Given instruction A: According to the piece on pricing your work, what are you if you sell your work at any level?

──────── Provided text ────────

Friday, March 11, 2016

Pricing Your Work

Figuring out how to price one's work can be a daunting process because of the many, many things to consider. Feelings and philosophy often factor in for many people. For example, some artists feel that the money angle takes away from the artistic integrity of their work. Other artists feel like working unfettered from the trappings of any sort of business work helps their creativity remain free. These philosophies can take many guises: “I just want to make enough money so I can keep buying supplies;” “I could never charge what this is really worth, and expect that someone would buy it at that price;” “I'm just a hobbyist; I don't really need to make money;” “I do this for fun and relaxation, and if I worried about the business angle, all the fun would be sucked right out of it.” But how many times have I also heard someone say they wished they could make a living doing their art? Whenever I hear this statement, I feel a little sad for the person. Are they really doing what they were put on the earth to do? How powerful would we all be collectively if more of us lived our lives using the gifts the creator gave us to our very best ability? Would we treat each other a little nicer because we were happier? Would the cultural “affluenza” so prevalent, so damaging to the planet be alleviated? Would more people feeding their creativity be turned into creative problem solving for the world's increasingly (seemingly!) complex problems? Would the world be a better place, ultimately?

It's important to admit to one's self that if you are saying that the business of art doesn't apply to you because you're only in it for the joy of creating, then why are you selling it? Why not give it away -- that's the most joyful thing you can do! But if you are at any level and selling your work, the fact of the matter is that a pricing formula that works, i.e., that results in profit can be achieved – but this requires that the artist deal with the business of art, and that means figuring out how to set the price for your goods. Each artist decides for herself, but if one chooses to ignore the basics of pricing, it is doubtful that artist is breaking even, and is more likely losing money. I myself ignore a couple of things, and some leeway exists for putting my head in the sand on a couple of items, but it's at the “price” of something else, and I know it. Knowing is important because it allows for flexibility, balance, AND keeping your creative juices flowing in a business. And quite frankly, if you are selling your work at any level, you ARE in business, no matter how you define your position on the artistic spectrum between hobbyist and professional. You ignore the pricing issue at your own peril.

I am first and foremost an artist, and I think I can be most helpful in discussing pricing by doing it from that point-of-view. Entire college degrees in business and pricing exist. I have not had any of that category of formal education, and my pricing process comes from my own research and experience – nomenclature may suffer from this point on if your specialty is business! But if you're an artist, especially a glass bead artist, most of this will be somewhere on your radar.

──────── Records for the task ────────

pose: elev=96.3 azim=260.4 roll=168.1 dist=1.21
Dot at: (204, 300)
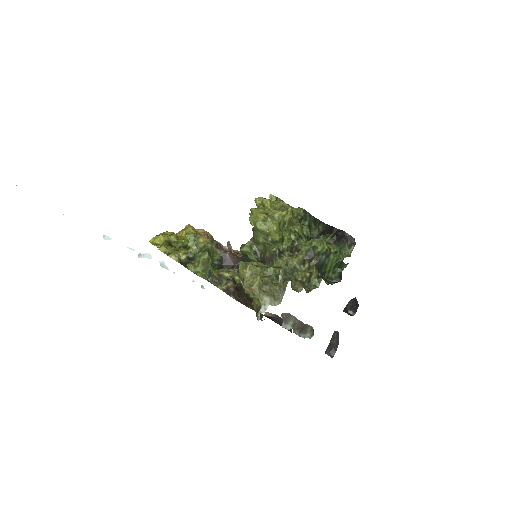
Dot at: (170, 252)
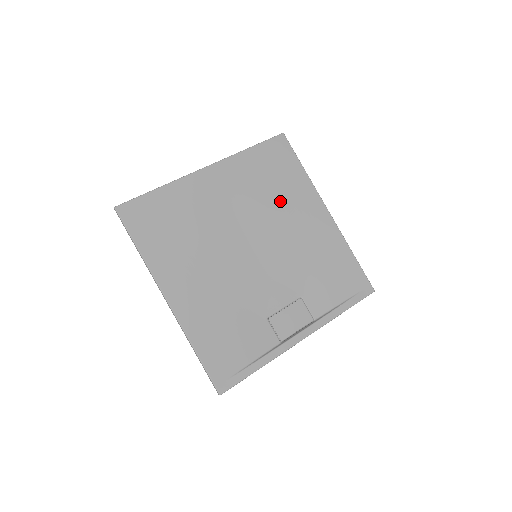
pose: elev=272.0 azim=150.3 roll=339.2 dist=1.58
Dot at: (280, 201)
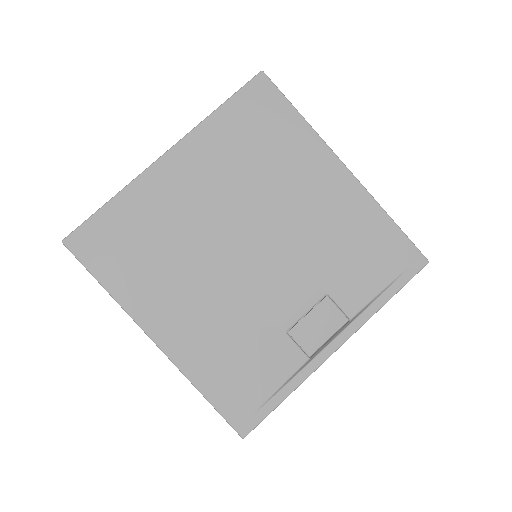
Dot at: (275, 172)
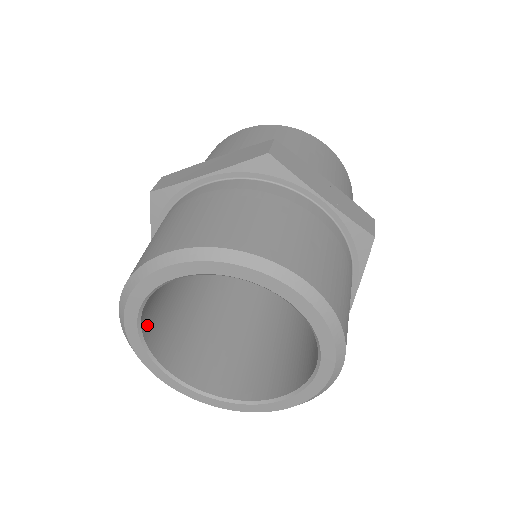
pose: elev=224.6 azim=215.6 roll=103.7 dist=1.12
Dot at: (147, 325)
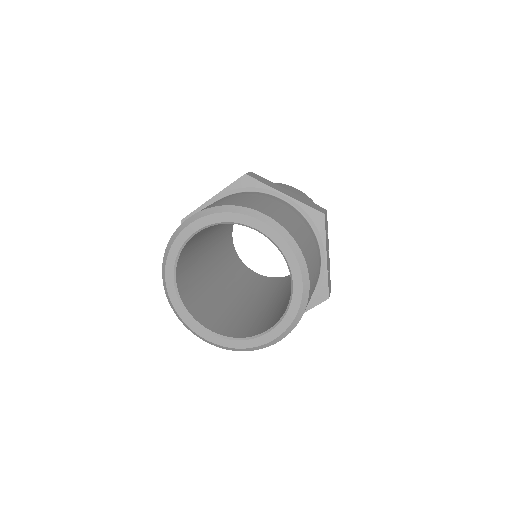
Dot at: (194, 236)
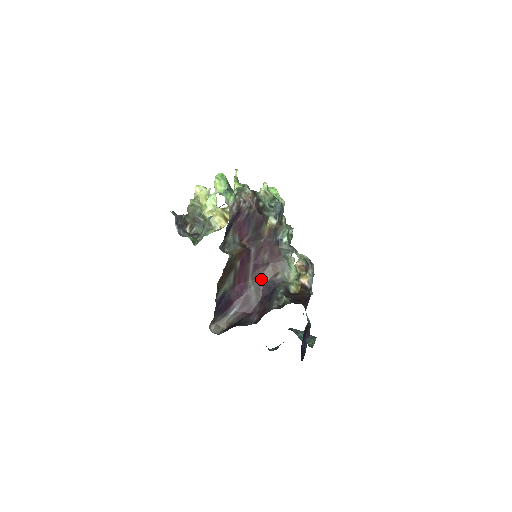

────────

Given instruction B: In the listing, replace "pose" with "view" in the stretch from the line containing "pose: elev=272.0 azim=150.3" through the end of the listing, changing nothing else. Give back only those lines, leaving the pictures out.

Problem solution A: In business.

Problem solution B:
view: elev=272.0 azim=150.3 roll=339.2 dist=1.58
Dot at: (280, 201)
Dot at: (275, 172)
view: elev=224.6 azim=215.6 roll=103.7 dist=1.12
Dot at: (147, 325)
Dot at: (194, 236)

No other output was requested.